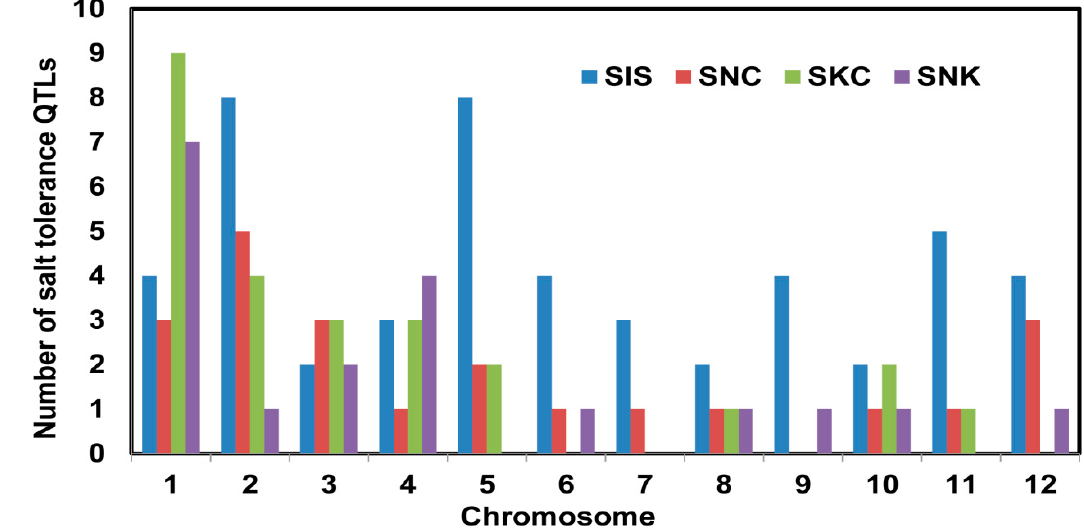
Figure 1. Number and distribution of initial quantitative trait loci (QTLs) for four salt-tolerance traits on 12 chromosomes in rice based on 12 QTL mapping studies. SIS, salt injury score; SNC, shot sodium concentration; SKC, shoot potassium concentration; SNK, shoot sodium–potassium ratio.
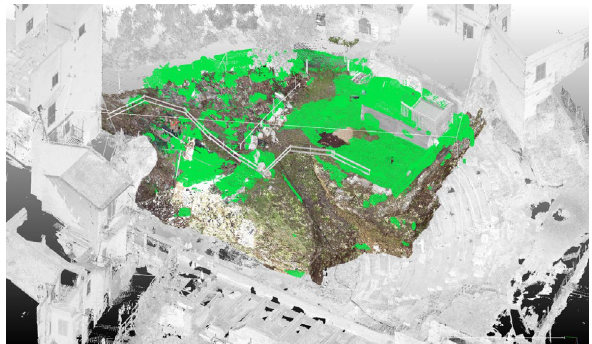
Figure 5: Mesh to Mesh volume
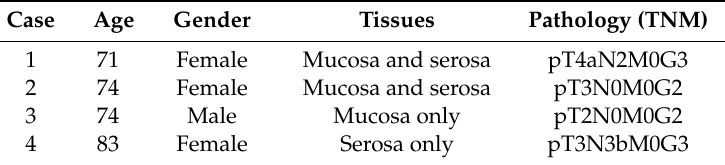
Table 1. Information about patient and sample characteristics.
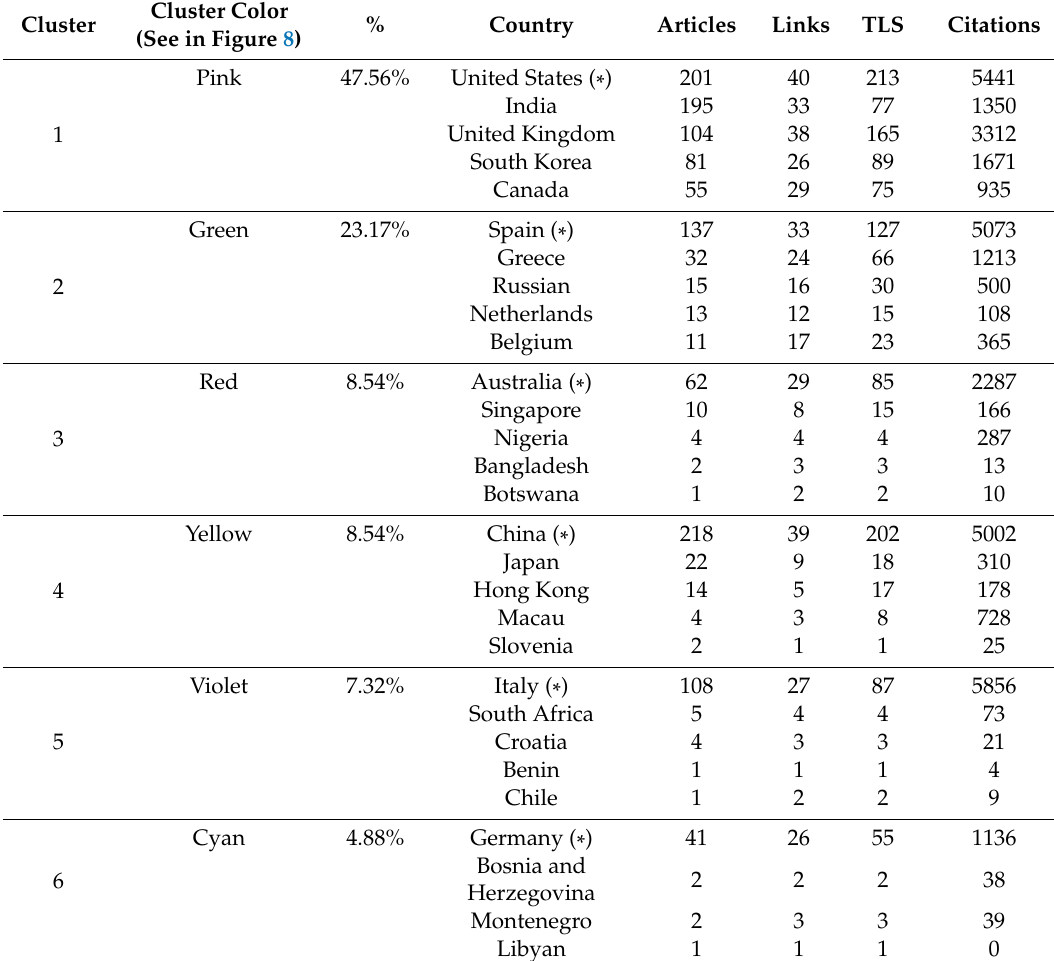
Table 16. Clusters of countries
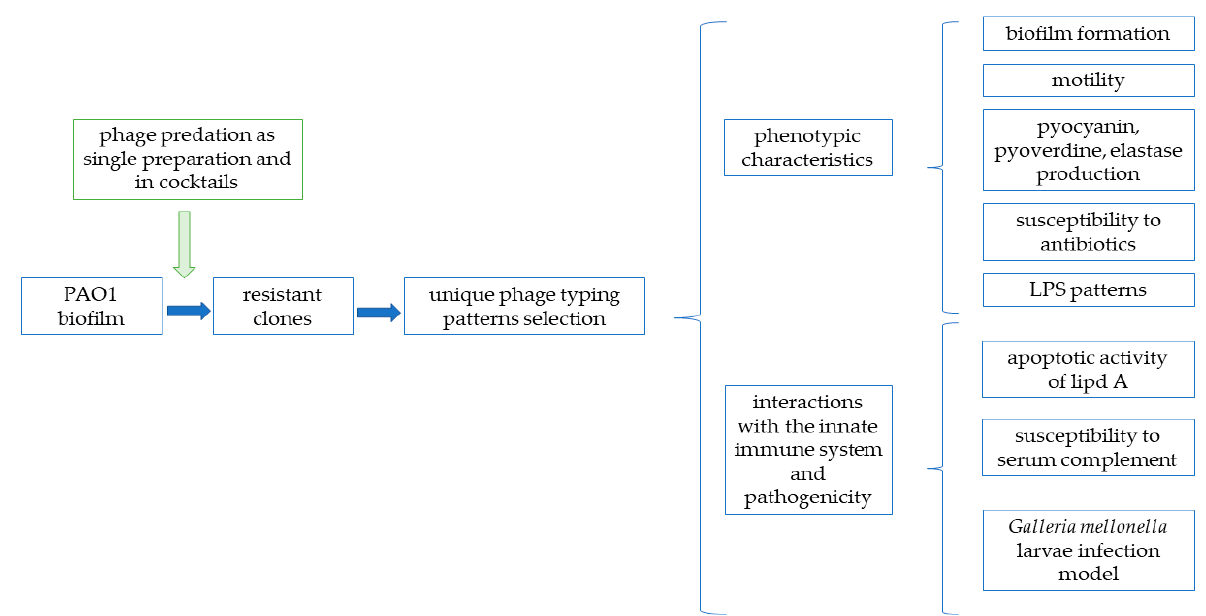
Figure 1. The scheme of the experimental pipeline and methodology used to determine the emergence of phage resistance in a P. aeruginosa PAO1 biofilm population and its impact on bacterial heterogeneity and virulence.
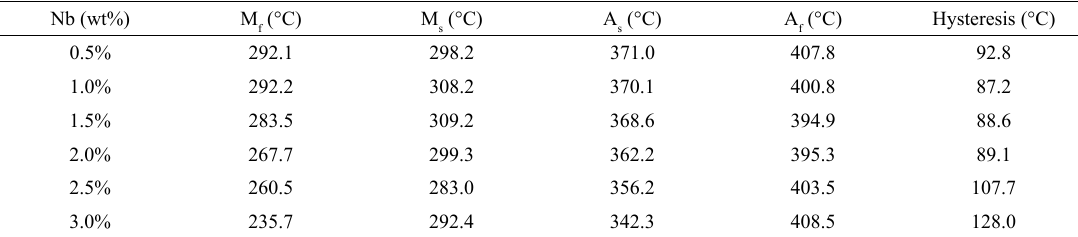
Table 1. Martensitic transformation temperatures and thermal hysteresis of the Cu-Al-Nb HTSMA samples. Nb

• _TASK_: Once more, please print the whole listing exactly, omitting each image.

• _OUTPUT_:
Figure 1. Number and distribution of initial quantitative trait loci (QTLs) for four salt-tolerance traits on 12 chromosomes in rice based on 12 QTL mapping studies. SIS, salt injury score; SNC, shot sodium concentration; SKC, shoot potassium concentration; SNK, shoot sodium–potassium ratio.
Figure 5: Mesh to Mesh volume
Table 1. Information about patient and sample characteristics.
Table 16. Clusters of countries
Figure 1. The scheme of the experimental pipeline and methodology used to determine the emergence of phage resistance in a P. aeruginosa PAO1 biofilm population and its impact on bacterial heterogeneity and virulence.
Table 1. Martensitic transformation temperatures and thermal hysteresis of the Cu-Al-Nb HTSMA samples. Nb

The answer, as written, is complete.